Stock exchange explained in 2 minutes
What is the stock exchange and how does it work?
The stock exchange is a global marketplace.
When companies decide to go public they divide the company into shares which are floated on the stock exchange, i.e made available on the stock exchange to buy and sell.
People who purchase shares of the company become shareholders and own part of the company. Shareholders, unless they own a significant percentage of the company's shares are unlikely to have any direct say on how the company is run but they will be able to attend shareholder meetings where the bosses of the company will present their strategies and plans for the company going forward.

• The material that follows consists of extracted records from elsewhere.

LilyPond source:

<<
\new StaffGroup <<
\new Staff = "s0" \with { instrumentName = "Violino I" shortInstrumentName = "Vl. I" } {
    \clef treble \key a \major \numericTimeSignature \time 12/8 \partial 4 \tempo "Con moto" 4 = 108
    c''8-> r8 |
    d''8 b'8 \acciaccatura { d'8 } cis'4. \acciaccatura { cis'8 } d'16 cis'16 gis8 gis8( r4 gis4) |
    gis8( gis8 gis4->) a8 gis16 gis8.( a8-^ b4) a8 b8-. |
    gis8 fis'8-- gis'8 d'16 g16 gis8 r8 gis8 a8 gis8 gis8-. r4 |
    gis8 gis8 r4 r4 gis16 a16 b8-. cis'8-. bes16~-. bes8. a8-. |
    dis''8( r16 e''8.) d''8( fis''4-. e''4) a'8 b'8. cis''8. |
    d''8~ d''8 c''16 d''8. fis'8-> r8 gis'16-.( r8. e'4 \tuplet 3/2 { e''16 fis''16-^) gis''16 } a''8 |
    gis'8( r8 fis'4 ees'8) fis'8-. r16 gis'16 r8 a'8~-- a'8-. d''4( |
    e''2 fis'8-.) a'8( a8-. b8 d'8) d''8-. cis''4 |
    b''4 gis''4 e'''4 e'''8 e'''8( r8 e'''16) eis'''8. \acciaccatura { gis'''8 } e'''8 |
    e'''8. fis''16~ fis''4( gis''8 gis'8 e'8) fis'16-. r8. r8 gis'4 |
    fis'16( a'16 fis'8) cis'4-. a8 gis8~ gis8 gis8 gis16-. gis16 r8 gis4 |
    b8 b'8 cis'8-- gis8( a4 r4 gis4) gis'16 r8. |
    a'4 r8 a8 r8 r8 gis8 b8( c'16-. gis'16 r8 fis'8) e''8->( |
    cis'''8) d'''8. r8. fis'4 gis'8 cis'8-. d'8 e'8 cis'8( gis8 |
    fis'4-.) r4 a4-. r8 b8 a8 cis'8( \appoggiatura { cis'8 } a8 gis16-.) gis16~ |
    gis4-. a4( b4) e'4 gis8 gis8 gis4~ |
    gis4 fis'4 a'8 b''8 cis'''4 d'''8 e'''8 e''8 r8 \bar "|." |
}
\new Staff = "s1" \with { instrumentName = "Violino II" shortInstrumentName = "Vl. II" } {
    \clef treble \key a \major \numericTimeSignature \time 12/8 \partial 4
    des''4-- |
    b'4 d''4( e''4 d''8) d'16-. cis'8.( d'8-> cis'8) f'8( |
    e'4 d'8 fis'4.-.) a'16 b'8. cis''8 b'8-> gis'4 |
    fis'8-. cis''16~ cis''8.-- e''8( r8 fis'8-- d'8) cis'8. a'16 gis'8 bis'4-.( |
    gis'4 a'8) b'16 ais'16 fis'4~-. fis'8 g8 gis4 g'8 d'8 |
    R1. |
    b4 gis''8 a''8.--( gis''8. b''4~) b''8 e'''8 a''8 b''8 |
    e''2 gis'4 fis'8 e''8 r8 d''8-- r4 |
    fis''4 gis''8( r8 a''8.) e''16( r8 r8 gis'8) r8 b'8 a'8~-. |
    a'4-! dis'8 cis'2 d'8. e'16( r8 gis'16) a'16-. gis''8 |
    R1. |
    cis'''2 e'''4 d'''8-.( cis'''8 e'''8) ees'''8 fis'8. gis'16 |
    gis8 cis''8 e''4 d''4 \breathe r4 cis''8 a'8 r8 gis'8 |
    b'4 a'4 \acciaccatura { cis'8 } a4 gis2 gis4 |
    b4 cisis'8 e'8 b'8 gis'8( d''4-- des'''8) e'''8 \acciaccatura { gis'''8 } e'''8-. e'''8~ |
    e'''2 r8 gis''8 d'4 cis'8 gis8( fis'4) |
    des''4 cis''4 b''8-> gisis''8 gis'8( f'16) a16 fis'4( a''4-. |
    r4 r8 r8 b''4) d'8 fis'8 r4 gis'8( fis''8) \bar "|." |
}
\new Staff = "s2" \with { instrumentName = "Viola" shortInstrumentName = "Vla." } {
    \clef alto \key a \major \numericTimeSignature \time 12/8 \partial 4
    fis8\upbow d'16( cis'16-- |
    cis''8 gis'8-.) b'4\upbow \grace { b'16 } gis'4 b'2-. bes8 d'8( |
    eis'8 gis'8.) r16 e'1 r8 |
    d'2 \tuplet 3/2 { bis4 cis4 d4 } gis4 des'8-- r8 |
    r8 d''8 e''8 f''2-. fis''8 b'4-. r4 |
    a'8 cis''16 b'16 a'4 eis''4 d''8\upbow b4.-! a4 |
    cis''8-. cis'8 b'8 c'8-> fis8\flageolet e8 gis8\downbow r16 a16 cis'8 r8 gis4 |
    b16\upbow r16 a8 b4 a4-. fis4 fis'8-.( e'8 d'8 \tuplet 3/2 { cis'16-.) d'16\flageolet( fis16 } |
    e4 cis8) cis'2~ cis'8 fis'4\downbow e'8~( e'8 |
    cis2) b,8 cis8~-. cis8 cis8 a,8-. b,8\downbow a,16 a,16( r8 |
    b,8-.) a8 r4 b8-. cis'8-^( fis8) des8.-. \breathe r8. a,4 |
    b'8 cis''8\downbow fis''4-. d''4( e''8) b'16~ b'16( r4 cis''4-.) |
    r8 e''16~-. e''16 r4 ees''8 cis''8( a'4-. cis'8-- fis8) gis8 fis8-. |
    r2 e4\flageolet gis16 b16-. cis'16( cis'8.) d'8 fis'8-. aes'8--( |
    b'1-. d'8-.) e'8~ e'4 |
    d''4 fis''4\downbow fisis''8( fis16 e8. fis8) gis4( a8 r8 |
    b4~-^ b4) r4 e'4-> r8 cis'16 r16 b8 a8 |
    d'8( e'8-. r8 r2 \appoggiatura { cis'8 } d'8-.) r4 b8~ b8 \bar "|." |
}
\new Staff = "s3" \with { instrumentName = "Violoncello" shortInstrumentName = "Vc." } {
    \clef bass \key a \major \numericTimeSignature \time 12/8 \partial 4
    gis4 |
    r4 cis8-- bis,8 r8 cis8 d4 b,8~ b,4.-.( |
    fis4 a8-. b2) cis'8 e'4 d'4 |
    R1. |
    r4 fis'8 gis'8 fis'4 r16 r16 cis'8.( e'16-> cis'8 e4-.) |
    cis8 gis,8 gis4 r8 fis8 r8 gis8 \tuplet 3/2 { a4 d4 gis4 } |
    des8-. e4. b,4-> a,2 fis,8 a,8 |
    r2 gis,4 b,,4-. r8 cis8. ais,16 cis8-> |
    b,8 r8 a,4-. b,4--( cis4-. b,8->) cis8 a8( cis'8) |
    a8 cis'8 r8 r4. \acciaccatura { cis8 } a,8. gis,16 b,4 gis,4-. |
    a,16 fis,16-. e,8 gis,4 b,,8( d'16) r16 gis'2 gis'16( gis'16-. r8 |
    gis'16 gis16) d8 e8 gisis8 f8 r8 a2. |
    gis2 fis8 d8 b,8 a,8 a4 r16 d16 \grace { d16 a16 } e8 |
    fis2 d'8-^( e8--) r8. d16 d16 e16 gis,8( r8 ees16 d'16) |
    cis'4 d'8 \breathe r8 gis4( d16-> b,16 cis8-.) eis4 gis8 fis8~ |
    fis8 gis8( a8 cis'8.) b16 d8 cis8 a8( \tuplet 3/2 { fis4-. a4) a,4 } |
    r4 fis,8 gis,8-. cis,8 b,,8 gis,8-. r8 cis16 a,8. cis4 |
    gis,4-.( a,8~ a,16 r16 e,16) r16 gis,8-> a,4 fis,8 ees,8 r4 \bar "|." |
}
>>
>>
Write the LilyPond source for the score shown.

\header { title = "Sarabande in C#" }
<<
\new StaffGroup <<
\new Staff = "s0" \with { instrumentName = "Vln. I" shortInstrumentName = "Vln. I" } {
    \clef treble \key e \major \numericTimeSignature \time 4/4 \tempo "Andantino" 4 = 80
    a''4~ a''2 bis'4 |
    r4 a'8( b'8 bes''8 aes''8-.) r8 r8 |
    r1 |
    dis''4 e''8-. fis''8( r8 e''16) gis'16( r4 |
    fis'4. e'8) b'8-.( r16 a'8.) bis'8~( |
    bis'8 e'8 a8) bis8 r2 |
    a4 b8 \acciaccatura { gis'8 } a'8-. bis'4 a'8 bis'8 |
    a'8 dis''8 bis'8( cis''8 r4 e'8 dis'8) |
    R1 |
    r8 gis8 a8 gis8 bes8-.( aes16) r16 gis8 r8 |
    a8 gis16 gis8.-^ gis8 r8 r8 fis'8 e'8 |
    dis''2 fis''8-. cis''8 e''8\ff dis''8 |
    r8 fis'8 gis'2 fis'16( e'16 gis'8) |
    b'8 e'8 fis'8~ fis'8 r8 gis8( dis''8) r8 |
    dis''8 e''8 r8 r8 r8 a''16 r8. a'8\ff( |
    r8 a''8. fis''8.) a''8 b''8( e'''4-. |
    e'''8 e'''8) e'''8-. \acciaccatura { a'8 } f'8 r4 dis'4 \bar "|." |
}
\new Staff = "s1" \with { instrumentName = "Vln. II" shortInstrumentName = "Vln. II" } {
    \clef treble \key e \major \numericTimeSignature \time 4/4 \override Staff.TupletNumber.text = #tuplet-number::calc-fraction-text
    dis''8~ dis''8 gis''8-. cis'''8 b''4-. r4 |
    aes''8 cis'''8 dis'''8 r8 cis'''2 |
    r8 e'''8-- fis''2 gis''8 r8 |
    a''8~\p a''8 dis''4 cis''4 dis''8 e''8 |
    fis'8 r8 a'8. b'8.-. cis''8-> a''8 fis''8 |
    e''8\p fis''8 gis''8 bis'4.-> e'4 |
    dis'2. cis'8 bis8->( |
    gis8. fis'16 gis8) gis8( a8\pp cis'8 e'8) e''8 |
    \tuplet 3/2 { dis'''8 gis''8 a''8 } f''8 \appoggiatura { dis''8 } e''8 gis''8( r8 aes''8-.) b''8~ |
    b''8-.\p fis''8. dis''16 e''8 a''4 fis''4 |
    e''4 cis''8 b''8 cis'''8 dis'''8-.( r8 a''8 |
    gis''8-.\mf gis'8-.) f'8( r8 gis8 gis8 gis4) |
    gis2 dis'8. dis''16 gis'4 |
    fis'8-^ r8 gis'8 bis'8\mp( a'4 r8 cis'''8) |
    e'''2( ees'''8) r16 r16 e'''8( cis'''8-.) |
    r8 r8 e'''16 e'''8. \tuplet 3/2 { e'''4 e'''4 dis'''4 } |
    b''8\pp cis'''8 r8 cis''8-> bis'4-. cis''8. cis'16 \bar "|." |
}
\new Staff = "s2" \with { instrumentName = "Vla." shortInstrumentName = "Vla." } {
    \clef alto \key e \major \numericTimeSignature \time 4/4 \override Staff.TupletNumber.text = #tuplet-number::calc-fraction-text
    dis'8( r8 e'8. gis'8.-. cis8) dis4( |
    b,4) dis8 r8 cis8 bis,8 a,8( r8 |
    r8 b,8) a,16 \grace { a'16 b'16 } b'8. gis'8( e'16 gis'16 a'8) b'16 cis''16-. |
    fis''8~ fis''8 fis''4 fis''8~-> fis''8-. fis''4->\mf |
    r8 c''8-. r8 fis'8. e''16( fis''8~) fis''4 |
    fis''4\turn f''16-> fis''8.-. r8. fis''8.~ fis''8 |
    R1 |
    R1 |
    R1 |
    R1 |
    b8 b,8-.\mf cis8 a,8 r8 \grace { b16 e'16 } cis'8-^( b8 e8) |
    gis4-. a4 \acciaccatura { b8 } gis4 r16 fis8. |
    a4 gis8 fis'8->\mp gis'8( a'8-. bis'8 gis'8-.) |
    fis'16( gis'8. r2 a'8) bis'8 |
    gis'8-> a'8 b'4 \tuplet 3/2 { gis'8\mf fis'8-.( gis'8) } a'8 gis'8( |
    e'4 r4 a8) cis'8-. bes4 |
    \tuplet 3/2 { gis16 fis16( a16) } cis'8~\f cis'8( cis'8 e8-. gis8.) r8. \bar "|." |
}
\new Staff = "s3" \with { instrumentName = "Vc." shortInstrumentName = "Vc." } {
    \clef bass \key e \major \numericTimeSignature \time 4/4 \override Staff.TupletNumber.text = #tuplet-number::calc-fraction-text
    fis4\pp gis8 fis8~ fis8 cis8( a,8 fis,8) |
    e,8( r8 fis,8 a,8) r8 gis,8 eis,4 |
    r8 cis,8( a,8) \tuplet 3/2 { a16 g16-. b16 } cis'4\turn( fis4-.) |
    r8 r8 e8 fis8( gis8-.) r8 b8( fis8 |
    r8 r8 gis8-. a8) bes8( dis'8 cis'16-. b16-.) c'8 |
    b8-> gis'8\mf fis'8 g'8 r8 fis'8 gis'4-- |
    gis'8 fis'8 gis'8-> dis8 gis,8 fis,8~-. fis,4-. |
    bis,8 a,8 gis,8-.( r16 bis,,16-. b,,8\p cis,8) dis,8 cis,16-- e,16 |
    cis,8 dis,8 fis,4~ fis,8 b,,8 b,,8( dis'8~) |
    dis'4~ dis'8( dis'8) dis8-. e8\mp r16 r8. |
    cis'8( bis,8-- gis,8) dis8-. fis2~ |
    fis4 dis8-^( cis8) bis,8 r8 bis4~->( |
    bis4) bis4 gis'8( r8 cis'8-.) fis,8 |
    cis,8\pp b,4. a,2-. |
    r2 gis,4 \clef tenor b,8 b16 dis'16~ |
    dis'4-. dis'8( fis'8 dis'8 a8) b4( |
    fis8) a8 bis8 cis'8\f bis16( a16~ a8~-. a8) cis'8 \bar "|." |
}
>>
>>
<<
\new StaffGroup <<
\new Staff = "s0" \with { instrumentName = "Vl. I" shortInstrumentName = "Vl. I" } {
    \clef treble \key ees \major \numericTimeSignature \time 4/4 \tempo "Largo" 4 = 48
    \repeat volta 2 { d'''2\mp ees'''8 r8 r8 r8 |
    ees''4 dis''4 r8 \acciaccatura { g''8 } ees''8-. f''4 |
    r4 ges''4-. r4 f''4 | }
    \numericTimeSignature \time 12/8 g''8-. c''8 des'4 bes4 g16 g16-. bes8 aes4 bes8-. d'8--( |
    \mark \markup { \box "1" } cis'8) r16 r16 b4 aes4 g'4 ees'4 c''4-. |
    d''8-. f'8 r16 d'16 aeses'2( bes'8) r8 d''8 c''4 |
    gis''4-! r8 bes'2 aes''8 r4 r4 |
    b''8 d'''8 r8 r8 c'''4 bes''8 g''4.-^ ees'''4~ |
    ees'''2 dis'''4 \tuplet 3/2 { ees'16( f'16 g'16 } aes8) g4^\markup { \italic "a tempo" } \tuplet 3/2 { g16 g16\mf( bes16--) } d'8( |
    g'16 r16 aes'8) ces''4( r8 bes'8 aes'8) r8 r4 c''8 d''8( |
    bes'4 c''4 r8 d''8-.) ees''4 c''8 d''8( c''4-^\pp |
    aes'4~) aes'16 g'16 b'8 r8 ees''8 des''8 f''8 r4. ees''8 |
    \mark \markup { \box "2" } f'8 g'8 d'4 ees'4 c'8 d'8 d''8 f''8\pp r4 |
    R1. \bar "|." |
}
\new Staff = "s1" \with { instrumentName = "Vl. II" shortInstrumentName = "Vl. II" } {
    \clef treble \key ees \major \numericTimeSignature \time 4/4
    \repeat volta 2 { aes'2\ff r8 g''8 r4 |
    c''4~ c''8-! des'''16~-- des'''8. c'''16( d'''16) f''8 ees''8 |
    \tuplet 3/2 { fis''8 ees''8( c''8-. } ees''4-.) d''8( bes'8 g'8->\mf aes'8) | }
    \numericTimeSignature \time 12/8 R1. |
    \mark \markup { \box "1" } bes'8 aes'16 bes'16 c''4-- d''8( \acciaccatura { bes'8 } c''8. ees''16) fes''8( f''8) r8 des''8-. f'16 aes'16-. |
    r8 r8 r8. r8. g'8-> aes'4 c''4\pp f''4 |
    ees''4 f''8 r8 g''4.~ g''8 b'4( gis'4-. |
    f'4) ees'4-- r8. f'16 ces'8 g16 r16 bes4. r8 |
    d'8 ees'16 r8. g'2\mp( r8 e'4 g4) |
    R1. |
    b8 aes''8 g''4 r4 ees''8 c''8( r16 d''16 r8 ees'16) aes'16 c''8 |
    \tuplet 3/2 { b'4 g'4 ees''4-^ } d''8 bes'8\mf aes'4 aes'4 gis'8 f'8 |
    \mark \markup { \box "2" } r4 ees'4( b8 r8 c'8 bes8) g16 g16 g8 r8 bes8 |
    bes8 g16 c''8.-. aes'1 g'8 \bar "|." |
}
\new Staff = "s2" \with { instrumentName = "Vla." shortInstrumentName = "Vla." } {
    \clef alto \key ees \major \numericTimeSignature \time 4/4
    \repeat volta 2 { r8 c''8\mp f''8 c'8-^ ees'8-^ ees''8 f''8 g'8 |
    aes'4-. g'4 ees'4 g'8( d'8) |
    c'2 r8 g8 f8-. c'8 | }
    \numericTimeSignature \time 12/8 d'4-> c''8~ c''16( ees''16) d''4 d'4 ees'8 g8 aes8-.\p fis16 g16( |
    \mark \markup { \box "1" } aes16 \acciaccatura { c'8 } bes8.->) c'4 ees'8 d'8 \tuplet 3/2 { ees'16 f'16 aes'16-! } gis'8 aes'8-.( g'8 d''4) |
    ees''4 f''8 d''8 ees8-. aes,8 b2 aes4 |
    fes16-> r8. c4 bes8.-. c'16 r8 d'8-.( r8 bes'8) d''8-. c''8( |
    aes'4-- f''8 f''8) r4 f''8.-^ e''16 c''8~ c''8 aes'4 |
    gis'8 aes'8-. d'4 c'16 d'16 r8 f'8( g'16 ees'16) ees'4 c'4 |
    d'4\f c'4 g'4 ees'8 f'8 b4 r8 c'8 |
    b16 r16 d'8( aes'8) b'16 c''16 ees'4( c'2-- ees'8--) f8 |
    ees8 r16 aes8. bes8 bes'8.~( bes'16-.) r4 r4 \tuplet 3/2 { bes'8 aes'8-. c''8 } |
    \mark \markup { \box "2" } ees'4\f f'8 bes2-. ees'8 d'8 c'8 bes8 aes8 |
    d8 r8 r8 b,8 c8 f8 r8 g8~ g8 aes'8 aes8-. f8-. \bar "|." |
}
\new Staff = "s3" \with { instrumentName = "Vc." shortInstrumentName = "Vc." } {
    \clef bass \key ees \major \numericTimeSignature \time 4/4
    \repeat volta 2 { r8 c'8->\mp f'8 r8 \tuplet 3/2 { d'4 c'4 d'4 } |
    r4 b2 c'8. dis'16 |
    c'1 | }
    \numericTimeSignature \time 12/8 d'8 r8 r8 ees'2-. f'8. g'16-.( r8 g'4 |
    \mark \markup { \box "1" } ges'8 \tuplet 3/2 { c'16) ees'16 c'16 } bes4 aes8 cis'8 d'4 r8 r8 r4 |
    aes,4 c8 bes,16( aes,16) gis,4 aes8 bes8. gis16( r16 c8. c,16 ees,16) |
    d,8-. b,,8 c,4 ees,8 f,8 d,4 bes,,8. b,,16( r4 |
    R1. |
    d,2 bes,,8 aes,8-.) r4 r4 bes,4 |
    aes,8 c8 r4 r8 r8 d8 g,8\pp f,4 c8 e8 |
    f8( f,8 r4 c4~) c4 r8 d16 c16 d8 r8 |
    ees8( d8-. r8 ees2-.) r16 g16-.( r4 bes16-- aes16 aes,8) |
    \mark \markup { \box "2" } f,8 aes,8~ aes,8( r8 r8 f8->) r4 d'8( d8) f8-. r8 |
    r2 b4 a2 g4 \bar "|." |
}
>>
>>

These meetings are also a place where the bosses are answerable to the shareholders for bad decisions and poor company performance.
Depending on the perceived value of a company the price of a share will rise or fall. If say Company X has landed a lucrative government contract then confidence in Company X will rise and the company’s share price is likely to rise.
On the other hand if Company Y suffers a set back during the manufacturing of their product confidence in Company Y is likely to fall and the company’s share price will also fall.
The value of shares fluctuate daily and stock brokers work the market for their client’s, trying to make a profit for them by buying shares when the prices are low and selling shares when the prices are high.
In relation to the stock market you may have heard acronyms and terms used such as FTSE, NASDAQ, DOW JONES, S & P 500 etc.
These are the names of share indexes and they measure the value of a section of the stock market. For example, in the UK the FTSE 100 is a share index composed of the 100 largest companies listed on the London Stock Exchange. These companies are often dubbed blue chip companies and include companies such as Barclays, Easyjet, Tesco and ITV. The value of this share index is an indicator of how well the UK’s economy is doing as a whole.
So! that’s the stock exchange in a nutshell, it’s a global marketplace where shares and other company securities such as bonds are bought and sold.
This is obviously a simplified explanation but it should give you a basic understanding of what the stock exchange is and how it works.